Publié le : 19 novembre 2015

Source : Valeurs Actuelles

La rédaction de Valeurs actuelles était présente lors de la rencontre entre le président syrien et les parlementaires français. Récit.

De Gaulle avait bien de la chance : vers cet Orient compliqué, plus question de voler avec des idées simples. Du 11 au 14 novembre, une délégation, comprenant des membres de l’Assemblée nationale, des entrepreneurs, des intellectuels et des journalistes, s’est rendue à Damas, à l’initiative de l’association SOS Chrétiens d’Orient qui fait un remarquable travail d’aide et de solidarité avec les minorités persécutées par les islamistes de Dae’ch, notamment en Syrie et en Irak, ainsi qu’une action prolongée auprès des réfugiés syriens au Liban et en Jordanie. Le samedi 14, nous étions reçus en audience particulière par le président syrien, Bachar al-Assad. Les journalistes de Valeurs actuelles étaient les seuls à assister à une conversation avec les parlementaires, emmenés par Thierry Mariani.

Comment celui que l’on donnait pour mort et enterré il y a trois ans est-il devenu aujourd’hui un partenaire incontournable de la gigantesque partie d’échecs qui se joue entre les États-Unis, la Russie, l’Iran, la Turquie et l’Europe ? Il a essayé de nous l’expliquer. Soyons clairs : tout le monde sait que Bachar al-Assad n’est pas un petit saint, tant s’en faut, et qu’il a recouru, plus souvent qu’à son tour, à des méthodes expéditives contre ses ennemis et surtout contre les éléments de son propre peuple. Mais les plus résolus des adversaires du numéro un syrien sont aujourd’hui convaincus que, dans les circonstances présentes, son départ signifierait à court terme la “dae’chisation” ou la partition de la Syrie. L’on doit écouter Bachar sans forcément l’approuver.

━━━

• _ÉNONCÉ 1_:
Citez le passage de l'article sur la visite à Damas compris entre « Comment celui que » et « sans forcément l’approuver. », bornes incluses.
• _ÉNONCÉ 2_:
Prolongez l'article sur la visite à Damas en reprenant juste après sa dernière phrase.

• _DONNÉES FOURNIES_:
━━━

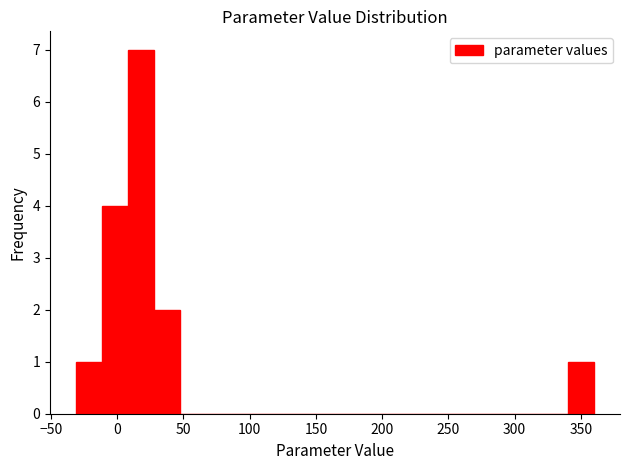

Around what value on the x-axis is the tallest bar? Give the approximate position of its centre, as read against the axis.

20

━━━

• _RÉPONSE ATTENDUE 1_:
Comment celui que l’on donnait pour mort et enterré il y a trois ans est-il devenu aujourd’hui un partenaire incontournable de la gigantesque partie d’échecs qui se joue entre les États-Unis, la Russie, l’Iran, la Turquie et l’Europe ? Il a essayé de nous l’expliquer. Soyons clairs : tout le monde sait que Bachar al-Assad n’est pas un petit saint, tant s’en faut, et qu’il a recouru, plus souvent qu’à son tour, à des méthodes expéditives contre ses ennemis et surtout contre les éléments de son propre peuple. Mais les plus résolus des adversaires du numéro un syrien sont aujourd’hui convaincus que, dans les circonstances présentes, son départ signifierait à court terme la “dae’chisation” ou la partition de la Syrie. L’on doit écouter Bachar sans forcément l’approuver.

• _RÉPONSE ATTENDUE 2_:
Ce qu’il a dit en substance à la délégation française, c’est qu’il ne comprenait pas les deux poids deux mesures de notre gouvernement. Pourquoi décréter sanctions et embargo total envers son pays alors que l’on commerce et fraternise avec l’Arabie Saoudite, pays où l’on décapite deux fois par semaine et où l’on flagelle plus souvent qu’à son tour, pays qui empêche les femmes de conduire et autres joyeusetés du même acabit ? Chacun sait qu’en 1982 son père, Hafez al-Assad, avait éradiqué les islamistes de Hama, faisant plusieurs milliers de morts. Ce qui n’avait pas empêché, deux ans plus tard, François Mitterrand de venir en visite officielle en Syrie. « Je ne demande pas à François Hollande de m’aimer. L’amour, c’est ce qui se passe entre un homme et une femme. Cela n’a rien à voir avec les relations d’État à État, ajoute-t-il, je lui demande simplement de considérer les intérêts de la France. Entre Dae’ch et le régime syrien, il faut choisir. »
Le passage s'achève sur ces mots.